Inês, colaboradora do restaurante e habitante da aldeia
Inês, colaboradora do restaurante e habitante da aldeia Inês Zambujinho, colaboradora do restaurante e habitante da aldeia

Conduz-nos à mesa e logo Sandra Encarnado, chef do espaço, sai da cozinha para nos cumprimentar. O sotaque não engana: Sandra é natural do Alentejo, mais propriamente de uma pequena aldeia, Vila Nova da Baronia, no Baixo Alentejo. “Tive a sorte de ter uma avó que gostava muito de cozinhar, a avó Isabel, e eu ficava muitas vezes nas férias com ela. Foi ela que ensinou a apanhar as ervas no campo como as catacus ou os cardos”, recorda. São estas e outras memórias de infância que fomentaram a paixão da chef pela cozinha.

Sandra Encarnado, chef de cozinha do Restaurante "O Regedouro"
Sandra Encarnado, chef de cozinha do Restaurante "O Regedouro" Sandra Encarnado, chef de cozinha do Restaurante "O Regedouro"

O primeiro projeto de Sandra relacionado com a gastronomia foi numa vertente mais comercial: abriu em Évora uma loja de produtos regionais, mas mais tarde começou a fazer pequenos pratos. “Era uma cozinha aberta, a cozinhar para toda a gente, estudei muito e aprendi muito”, conta. Além do amor e paixão pelos ingredientes e sua confeção, Sandra sempre procurou aprender mais, quer através de workshops, quer pela partilha com outros cozinheiros e chefs.

Foi em São Brás do Regedouro que encontrou abertura para criar a sua cozinha e, apesar de ainda estar a dar os primeiros passos, garante: “Aqui consigo pôr muito daquilo que sou."

Antes de começarmos a nossa degustação há que alertar que a escolha dos produtos é da inteira responsabilidade de Sandra que procura trazer para a mesa todo o “seu” Alentejo: o vinho sugerido é de Redondo, o queijo de Oriola, o azeite de uma pequena produção biológica de Vila Nova da Baronia, os legumes da horta de São Brás e por aí a fora.

Começando pelas entradas, o menu oferece: Choquinhos com maionese aioli, croquetes de alheira e cebola, queijo de cabra no forno com mel e lavanda, tempura de legumes, pica-pau de porco e pickles e ainda no couvert provámos uma manteiga de farinheira que ansiámos que ficasse disponível para comercialização. “Era um dos nossos objetivos ter aqui uma pequena mercearia com produtos que as pessoas provassem e quisessem levar”, conta Sandra.

As últimas estações do ano convidam a uma sopa quente e, por isso, não faltam no menu a sopa de cação, sopa de feijão e mogango e a típica Açorda de Bacalhau.
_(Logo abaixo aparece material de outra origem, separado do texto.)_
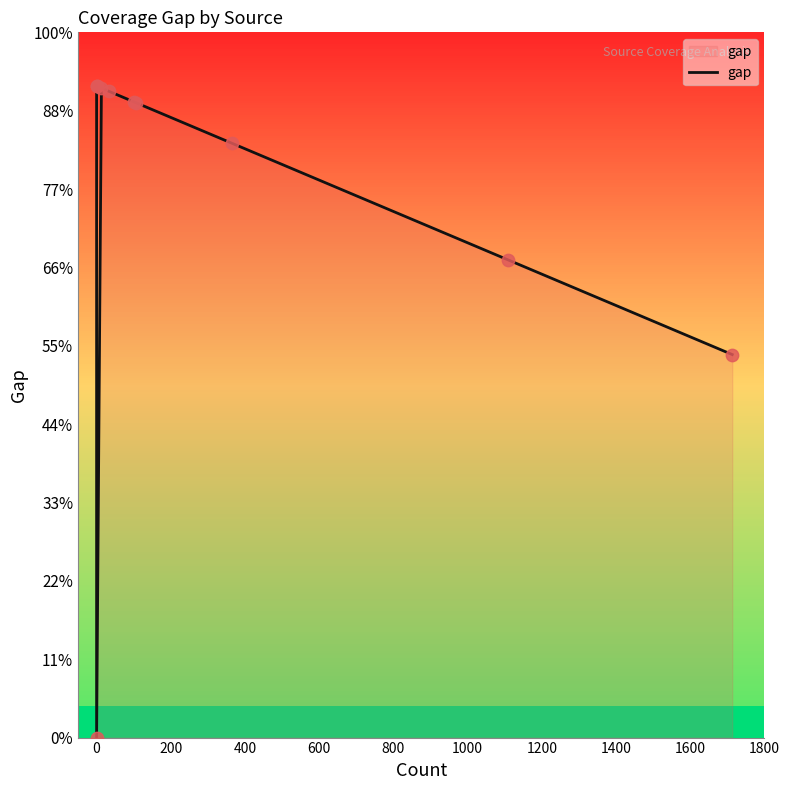

Approximately how many times larger is the value at 600 compared to 800?

1.0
Para pratos principais o menu propõe javali em vinho tinto, bacalhau, suas miudezas e leguminosas, mas a chef destaca o cação frito com amêijoas (uma réplica muito curiosa da carne de porco à alentejana) e a presa de porco alentejano fumado com gratin de batata. “O nosso fornecedor de carne é espetacular. A presa é a parte mais nobre do porco, é fumada 72 horas e depois vai ao sous-vide para regenerar e é um prato com muita qualidade”, partilha.

A sustentabilidade é um dos valores de Sandra, que está desde sempre habituada a aproveitar o que a terra lhe dá. “Eu trabalho muito com produtos da época e dá-me muito gozo sair daqui [restaurante], ir ali à horta apanhar algo e vir trabalhar esse produto”, conta-nos a propósito da salada de época que estava a fazer com as abóboras e romãs da horta.
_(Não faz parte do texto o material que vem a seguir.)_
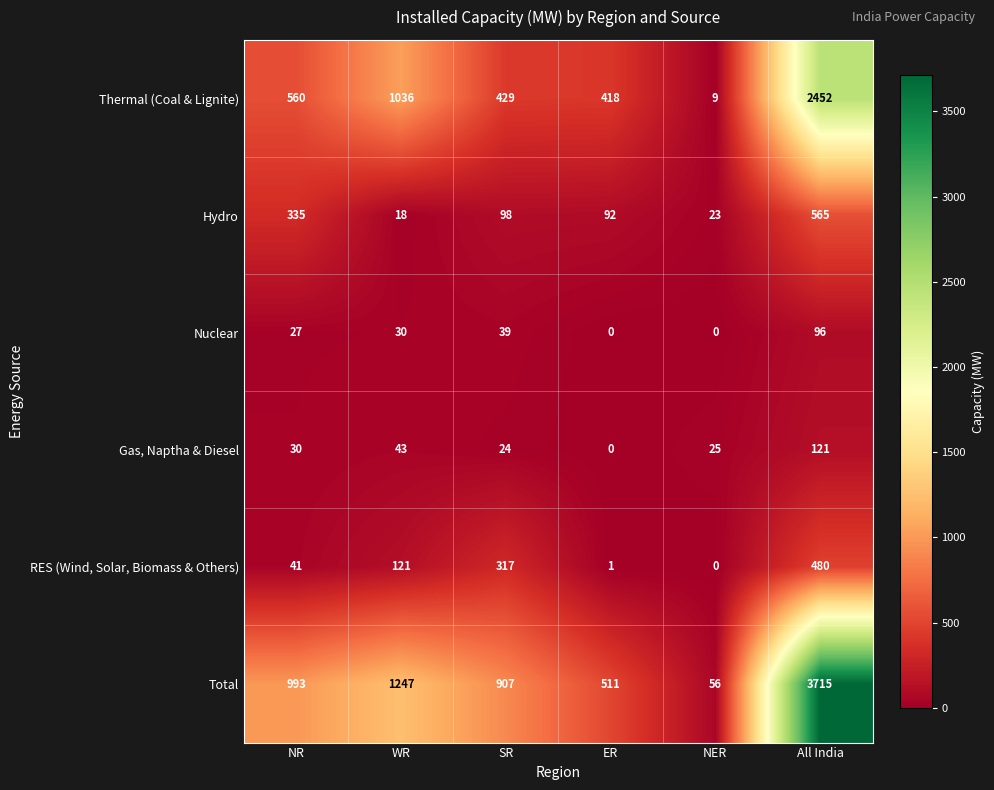

Which series has the largest range (max minus min)?

Total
Não nos pudemos despedir de “O Regedouro” sem antes conhecer uma das sobremesas mais tradicionais: a sericaia alentejana com ameixa d’Elvas, mas quem for ao restaurante poderá também provar a Panacotta de Chocolate Branco e o Bolo de Requeijão com Lúcia-Lima.

O restaurante está aberto de quarta-feira a sexta para jantares, sábado para almoços e jantares e domingo apenas para almoço.

Foi de alma cheia que saímos da aldeia com vontade de regressar. Não deixámos o parque de estacionamento, que Maria tanto gosta de ver cheio, sem antes sermos cumprimentados pelo sino da igreja que não se esquece de quem vive na aldeia, e de lhe marcar o tempo. E se na partida, Lena D’Água dizia que havia tanto campo nela, desta visita, também ficou muito campo em nós.